[Problem set]:
a – In the forum thread on aires in France, what kind of service point is listed for Gace?
b – Reproduce the passage of the forum thread on aires in France from "It was certainly" to "few metres away.".
─── Selected text
# Aires in France



## Don_Madge (May 1, 2005)

Has anybody used/visited the following Aires:-

Gace, It's about 46km north of Alencon on the N138/D438 or junc 16 on the A28

Roullet Saint Estephe it's about 13km south of Angouleme on the N10

Any info will be appreciated.

Thanks

Don


----------



## 100266 (Jul 30, 2006)

Hi Don,

Funnily enough we've visited both Aires (plus another 500!) this year. Below is some of the infomation we recorded about them for our new aires guide 'All the Aires' due end of June 2007.

GACE	
N138 south turn off to Gace and centreville onto D722c. Then turn right sp Maire, Chateau and dump. Located right in centre of town. Place du Chateau sp tourist office.	
Parking limited to town sq 7pm-10am	
Service point - Euro Relais; Tokens	
Town centre, château and shops adj.

ROULLET ST ESTEPHE
Just off D210, signed 
Service Point - Custom	
River, park, plenty of green open space adj, town 5 mins walk

Both are fine for overnight stops, especially Gace, but neither are very special and Roullet St Estaphe is a little way out of town.

Regards, Chris


----------



## autostratus (May 9, 2005)

Gace yes.


----------



## 97476 (Jan 28, 2006)

Gace
Havent stayed on the aire but have stayed on the municipal campsite several times, very clean and very cheap. just a short walk into the town


----------



## Don_Madge (May 1, 2005)

autostratus said:


> Gace yes.


Gillian,

Thanks for that.

In the French Aries Guide it states "Parking is possible from 17.00hrs until 10.00 hrs next morning". 

The morning is no problem as we are usually away before ten, not much though.

We often arrive between 3 - 4 pm, did you have any problems about arriving before 5 pm:?:

Don


----------



## nukeadmin (Oct 10, 2003)

have these been added to our campsite database by anyone who has visited ?


----------



## autostratus (May 9, 2005)

Don Madge said:


> We often arrive between 3 - 4 pm, did you have any problems about arriving before 5 pm:?:
> 
> Don


I don't think I'm much help on this one Don.
It was certainly before 5pm when we arrived but it was Sunday and being unaware of the 17.00 to 10.00 restriction we pulled up on the parking area and had our G&T in the sun on a seat a few metres away.

The first time we visited Gace was on a weekday and it was early and busy and there were some noisy kids around.
We didn't stay but moved on to Chateau Gontier, which we knew, as we had plenty of time in hand.


----------



## thehutchies (Jun 25, 2005)

We have stayed at Gace several times. The important point is that it's really just the car park for the offices there. 
We have arrived early and the car park has been empty so we've gone straight on. There are plenty of places to park nearby if you would rather wait.


----------



## autostratus (May 9, 2005)

thehutchies said:


> We have stayed at Gace several times. The important point is that it's really just the car park for the offices there.
> We have arrived early and the car park has been empty so we've gone straight on. There are plenty of places to park nearby if you would rather wait.


thehutchies
I thought this was your favourite in that area.
──────
─── Raw data
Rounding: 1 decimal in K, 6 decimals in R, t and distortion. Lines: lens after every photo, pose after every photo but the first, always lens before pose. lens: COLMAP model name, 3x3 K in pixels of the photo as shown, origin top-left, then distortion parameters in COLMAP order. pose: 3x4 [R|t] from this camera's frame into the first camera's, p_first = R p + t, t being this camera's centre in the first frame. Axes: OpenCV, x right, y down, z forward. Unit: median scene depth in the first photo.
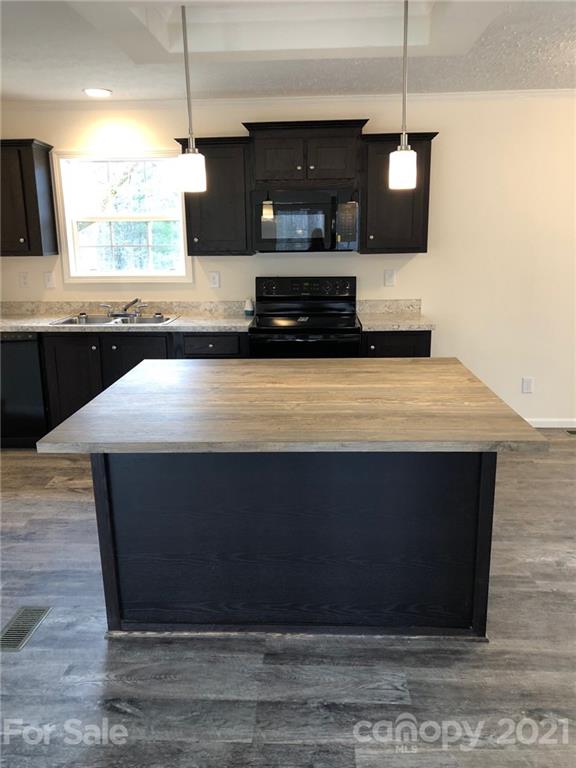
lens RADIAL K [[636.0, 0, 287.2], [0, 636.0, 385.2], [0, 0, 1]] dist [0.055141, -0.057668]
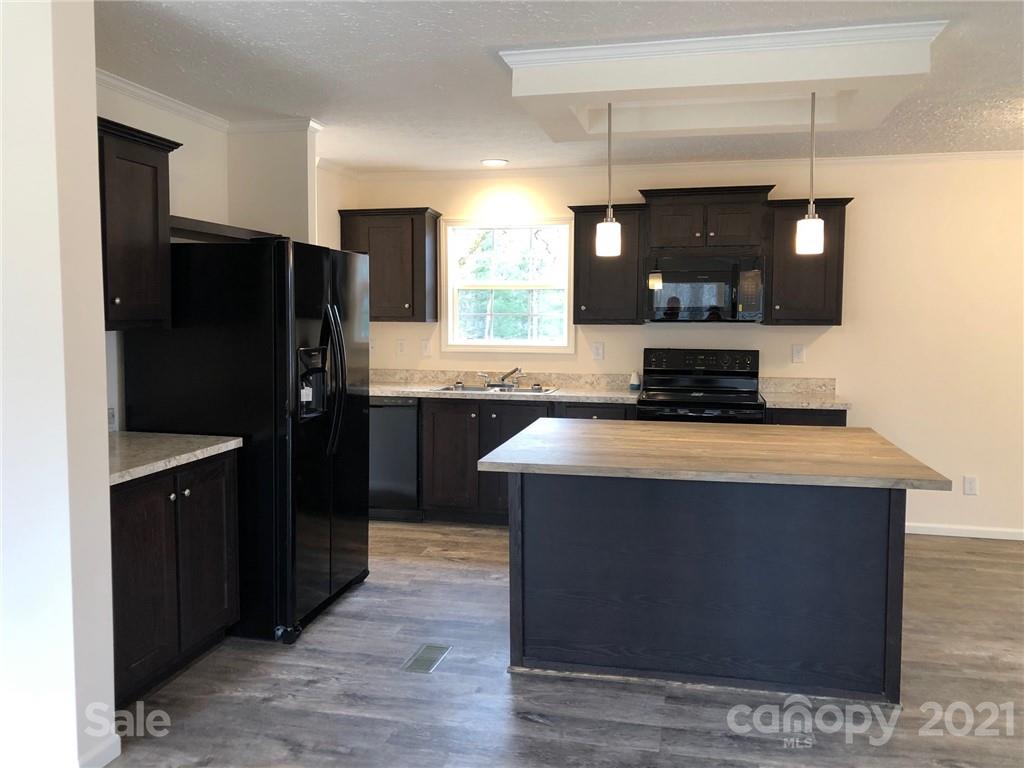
──────
[Outputs for the tasks]:
a – A Euro Relais service point that takes tokens.

b –
It was certainly before 5pm when we arrived but it was Sunday and being unaware of the 17.00 to 10.00 restriction we pulled up on the parking area and had our G&T in the sun on a seat a few metres away.